TASK GOAL: Only the text of the entries below should be returned, exactly as given, without pictures.
══════════
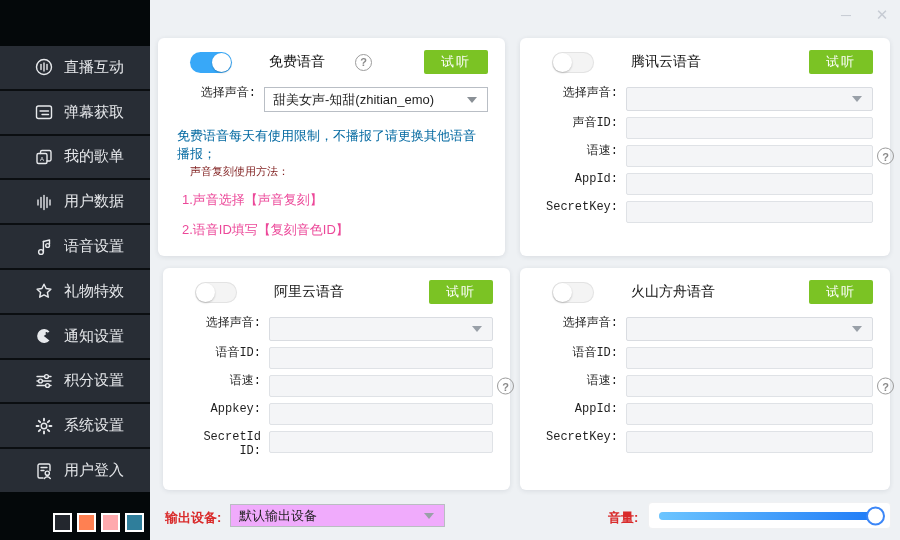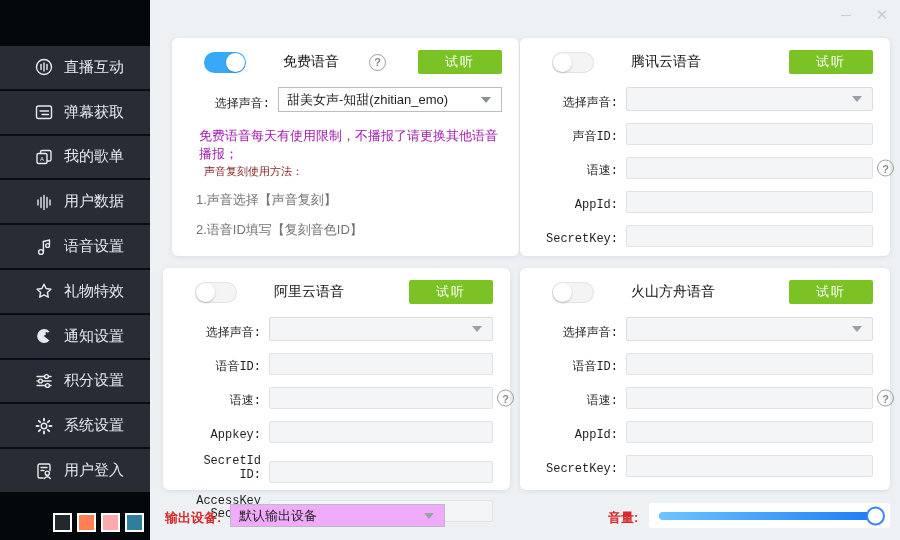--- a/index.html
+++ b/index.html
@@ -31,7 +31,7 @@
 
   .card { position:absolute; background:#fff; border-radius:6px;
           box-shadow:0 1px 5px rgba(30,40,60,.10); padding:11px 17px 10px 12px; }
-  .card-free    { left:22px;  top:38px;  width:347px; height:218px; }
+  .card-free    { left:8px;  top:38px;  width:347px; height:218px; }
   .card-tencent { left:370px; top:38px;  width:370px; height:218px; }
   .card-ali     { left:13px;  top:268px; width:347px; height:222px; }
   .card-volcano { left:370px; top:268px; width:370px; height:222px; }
══════════
OUTPUT:
--- a/index.html
+++ b/index.html
@@ -31,7 +31,7 @@
 
   .card { position:absolute; background:#fff; border-radius:6px;
           box-shadow:0 1px 5px rgba(30,40,60,.10); padding:11px 17px 10px 12px; }
-  .card-free    { left:22px;  top:38px;  width:347px; height:218px; }
+  .card-free    { left:8px;  top:38px;  width:347px; height:218px; }
   .card-tencent { left:370px; top:38px;  width:370px; height:218px; }
   .card-ali     { left:13px;  top:268px; width:347px; height:222px; }
   .card-volcano { left:370px; top:268px; width:370px; height:222px; }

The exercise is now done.